From the pages of
Sublette Examiner
Volume 3, Number 32 - November 6, 2003
brought to you online by Pinedale Online

Questar proposes multiple-well development

by Cat Urbigkit

Questar, a leading natural gas operator on the Pinedale Anticline, has proposed that for the company to completely exploit its natural gas leases on the anticline, it only needs authorization for nine more well pads and permission to expand its existing well pads on the Mesa.

If the nine pads were approved, the company would use directional drilling techniques and complete eight wells from each of those nine pads. If federal officials would approve the nine well locations, it would eliminate the need for some 72 single-well locations.

But there is a trade-off: in order to make the eight down-hole locations feasible from a single well pad, the company wants to be able to drill year-round, a controversial prospect within crucial big game winter range on the Mesa.

Questar's Pinedale Project operations manager Ron Hogan introduced the subject during an interview last week, explaining that company officials looked at concerns expressed by the public, considered feedback from the public and from the Wyoming Game and Fish Department. Hogan said the company examined "how it could resolve those concerns and come up with a better way of doing things."

The proposal will set a new standard for the way the company will move forward in its development work, he said. The standard will allow the company to continue development in a way that reduces risks to the environment and increases the economic stability for the community, Hogan said.

Of the 197,345-acre Pinedale Anticline Project Area, Questar's operations are concentrated in a 14,800-acre holding. About two-thirds of that area (8,600 acres) is considered the productive zone, where development is targeted. Questar currently has 75 bottom hole locations on the anticline and hopes to have 225-430 bottom hole locations within its production area.

"We are starting to get our directional drilling techniques a little better defined," Hogan said, adding, "Comfortably, we can drill a directional well about 2,100 feet away from the surface location."

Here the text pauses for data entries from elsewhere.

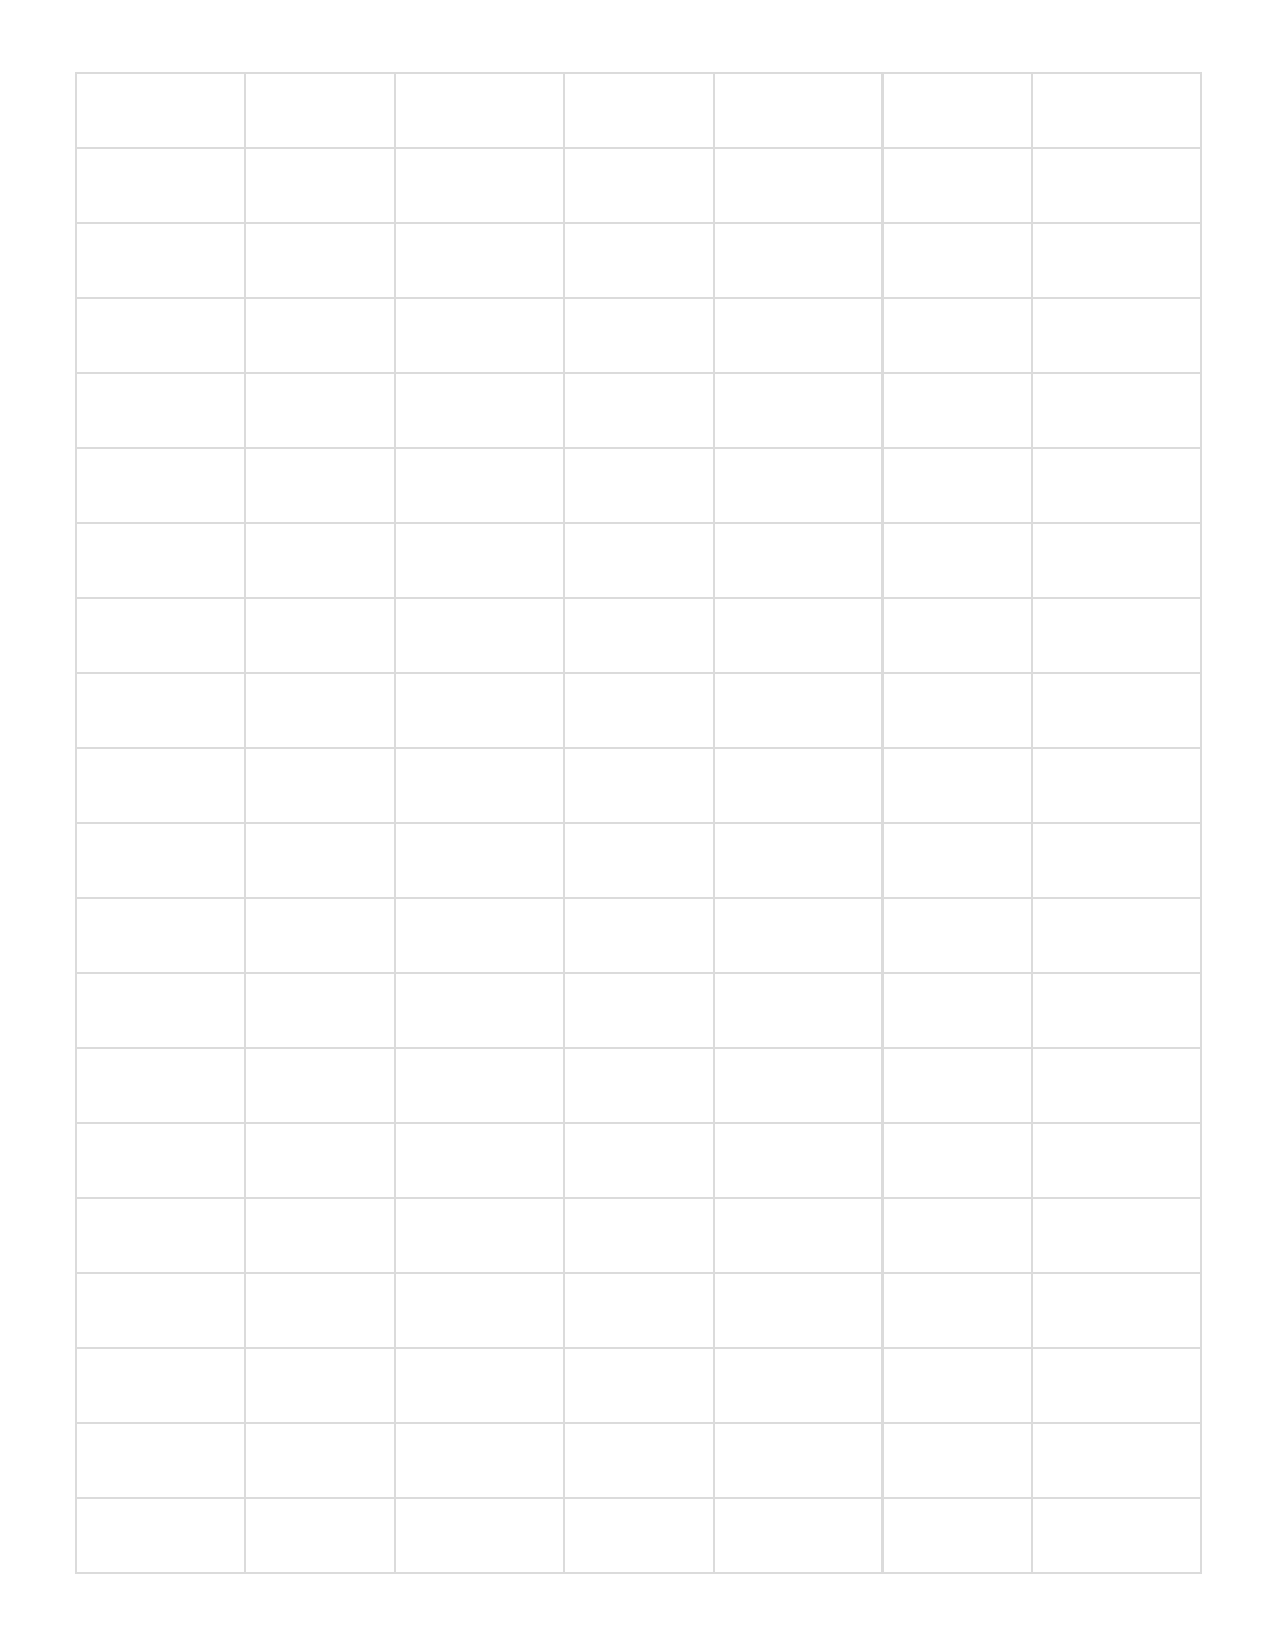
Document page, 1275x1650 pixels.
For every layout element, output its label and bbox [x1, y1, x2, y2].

table_cell [246, 1274, 394, 1347]
table_cell [396, 749, 563, 822]
table_cell [77, 824, 244, 897]
table_cell [565, 1049, 713, 1122]
table_cell [246, 899, 394, 972]
table_cell [246, 224, 394, 297]
table_cell [77, 899, 244, 972]
table_cell [1033, 449, 1200, 522]
table_cell [77, 524, 244, 597]
table_cell [77, 449, 244, 522]
table_cell [565, 749, 713, 822]
table_header [565, 74, 713, 147]
table_cell [1033, 149, 1200, 222]
table_cell [565, 1199, 713, 1272]
table_cell [565, 1274, 713, 1347]
table_cell [715, 674, 881, 747]
table_cell [715, 974, 881, 1047]
table_cell [715, 1499, 881, 1572]
table_cell [1033, 1199, 1200, 1272]
table_cell [246, 824, 394, 897]
table_cell [246, 1199, 394, 1272]
table_cell [1033, 374, 1200, 447]
table_cell [246, 749, 394, 822]
table_cell [77, 974, 244, 1047]
table_cell [246, 1424, 394, 1497]
table_cell [396, 1199, 563, 1272]
table_cell [77, 599, 244, 672]
table_cell [77, 1349, 244, 1422]
table_cell [565, 1424, 713, 1497]
table_cell [246, 1499, 394, 1572]
table_cell [715, 749, 881, 822]
table_cell [396, 899, 563, 972]
table_cell [396, 1274, 563, 1347]
table_cell [884, 899, 1031, 972]
table_cell [396, 1499, 563, 1572]
table_cell [565, 824, 713, 897]
table_cell [565, 1124, 713, 1197]
table_cell [715, 1349, 881, 1422]
table_cell [1033, 224, 1200, 297]
table_cell [77, 1274, 244, 1347]
table_cell [715, 449, 881, 522]
table_cell [1033, 674, 1200, 747]
table_cell [396, 524, 563, 597]
table_cell [884, 1424, 1031, 1497]
table_cell [77, 1499, 244, 1572]
table_header [715, 74, 881, 147]
table_cell [565, 524, 713, 597]
table_header [396, 74, 563, 147]
table_cell [715, 599, 881, 672]
table_cell [246, 149, 394, 222]
table_cell [1033, 899, 1200, 972]
table_cell [246, 1124, 394, 1197]
table_cell [565, 374, 713, 447]
table_cell [715, 374, 881, 447]
table_cell [396, 1049, 563, 1122]
table_cell [565, 599, 713, 672]
table_header [77, 74, 244, 147]
table_cell [884, 674, 1031, 747]
table_cell [884, 1049, 1031, 1122]
table_cell [1033, 974, 1200, 1047]
table_cell [715, 824, 881, 897]
table_cell [1033, 1049, 1200, 1122]
table_cell [884, 1124, 1031, 1197]
table_cell [884, 149, 1031, 222]
table_cell [884, 449, 1031, 522]
table_cell [77, 374, 244, 447]
table_cell [884, 1199, 1031, 1272]
table_cell [884, 824, 1031, 897]
table_cell [246, 299, 394, 372]
table_cell [246, 599, 394, 672]
table_cell [1033, 1424, 1200, 1497]
table_cell [565, 1349, 713, 1422]
table_cell [77, 749, 244, 822]
table_cell [396, 149, 563, 222]
table_cell [77, 1199, 244, 1272]
table_cell [396, 974, 563, 1047]
table_cell [565, 974, 713, 1047]
table_cell [1033, 524, 1200, 597]
table_cell [1033, 1124, 1200, 1197]
table_cell [884, 224, 1031, 297]
table_cell [884, 1499, 1031, 1572]
table_cell [884, 974, 1031, 1047]
table_cell [396, 299, 563, 372]
table_cell [565, 449, 713, 522]
table_cell [715, 149, 881, 222]
table_cell [77, 1124, 244, 1197]
table_cell [1033, 1274, 1200, 1347]
table_cell [77, 149, 244, 222]
table_cell [884, 599, 1031, 672]
table_cell [396, 374, 563, 447]
table_cell [396, 1349, 563, 1422]
table_cell [715, 1124, 881, 1197]
table_cell [1033, 1499, 1200, 1572]
table_cell [246, 1049, 394, 1122]
table_cell [565, 899, 713, 972]
table_cell [715, 1274, 881, 1347]
table_cell [715, 1049, 881, 1122]
table_cell [565, 299, 713, 372]
table_cell [1033, 824, 1200, 897]
table_cell [246, 1349, 394, 1422]
table_cell [884, 1349, 1031, 1422]
table_cell [246, 974, 394, 1047]
table_cell [396, 1124, 563, 1197]
table_cell [246, 374, 394, 447]
table_cell [77, 224, 244, 297]
table_cell [246, 674, 394, 747]
table_cell [715, 524, 881, 597]
table_cell [884, 299, 1031, 372]
table_cell [246, 524, 394, 597]
table_cell [1033, 749, 1200, 822]
table_header [884, 74, 1031, 147]
table_cell [884, 374, 1031, 447]
table_cell [77, 299, 244, 372]
table_cell [715, 899, 881, 972]
table_cell [1033, 299, 1200, 372]
table_cell [1033, 599, 1200, 672]
table_cell [715, 299, 881, 372]
table_cell [396, 224, 563, 297]
table_cell [246, 449, 394, 522]
table_cell [396, 449, 563, 522]
table_cell [77, 1424, 244, 1497]
table_cell [884, 1274, 1031, 1347]
table_cell [565, 224, 713, 297]
table_cell [77, 674, 244, 747]
table_cell [715, 1199, 881, 1272]
table_cell [396, 1424, 563, 1497]
table_cell [565, 674, 713, 747]
table_cell [396, 599, 563, 672]
table_cell [396, 674, 563, 747]
table_cell [565, 149, 713, 222]
table_cell [1033, 1349, 1200, 1422]
table_cell [396, 824, 563, 897]
table_cell [884, 524, 1031, 597]
table_cell [715, 224, 881, 297]
table_cell [77, 1049, 244, 1122]
table_cell [565, 1499, 713, 1572]
table_cell [715, 1424, 881, 1497]
table_cell [884, 749, 1031, 822]
table_header [246, 74, 394, 147]
table_header [1033, 74, 1200, 147]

The company wants to drill six to nine wells from each well pad, but those pads will need to be larger than the traditional single-well pads often used now. The multiple well pads may need to be about 13 acres in size to handle the drilling of eight wells in a safe manner. This would allow the possibility of two drilling rigs operating at the same time on two wells from the single location.

Hogan explained that Questar would have two to four active pads operating year-round, instead of about 14 active pads from May through October.

Questar's wells on the anticline are typically drilled to a depth of 14,000 feet, Hogan said. It costs Questar $4.5 million to complete a directional well, Hogan said, which is about $500,000 more than a conventional vertical well.

"There are placed we've not drilled," Hogan explained. "We need nine more pads and we can drill eight or more wells from a single pad. That will pretty well cover all of our possible bottom hole locations."

But Hogan emphasized that the nine-pad proposal is dependent upon BLM authorizing year-round drilling. To that end, Questar has applied for a winter drilling exception from the BLM for continued winter drilling on a new multiple-well pad. If approved, the company will construct an eight-well pad about five miles south of Pinedale. Five wells would be drilled this winter, with the other wells drilled during the summer months.

Questar's winter drilling proposal would allow the continuation of a winter mule deer study initiated in 2002. The purpose of the study is to analyze the effects of oil and gas operations on wintering mule deer using the anticline. Last winter Questar drilled five wells from a multiple well pad located about a half-mile from the pad now being proposed. Research to date has revealed no observed effect on habitat use, Hogan said. According to the BLM, last year's research report recommended that the study be continued: "Success of the study requires continued agency and industry support. Continuing this project to assess the impacts of energy development on mule deer winter ranges will provide information to assist current management, future planning, mitigation efforts and policy evaluation."

Neighbor program

Questar has instituted a new public relations program, called Neighbor to Neighbor, which encourages members of the public to meet one-on-one with company representatives to ask questions and learn more about the company's operations in the Pinedale area. To participate in the program, send an e-mail to QuestarN2N@aol.com or call toll free (877) 442-1387.

Questar facts

• Questar started doing business in 1922 as Mountain Fuel Supply Company, operating out of Rock Springs. In 1929 it built a pipeline to Salt Lake City, aiding the city's switch from coal-dependence to a steady natural gas supply from western Wyoming.

• Questar entered the development scenario for the Pinedale Anticline by drilling the Pinedale No. 8 well on the anticline in 1963. The company was then known as Mountain Fuel.

• Questar has nine Pinedale-area employees and 277 southwestern Wyoming employees.

• Questar's county-based production taxes are expected to triple by 2008.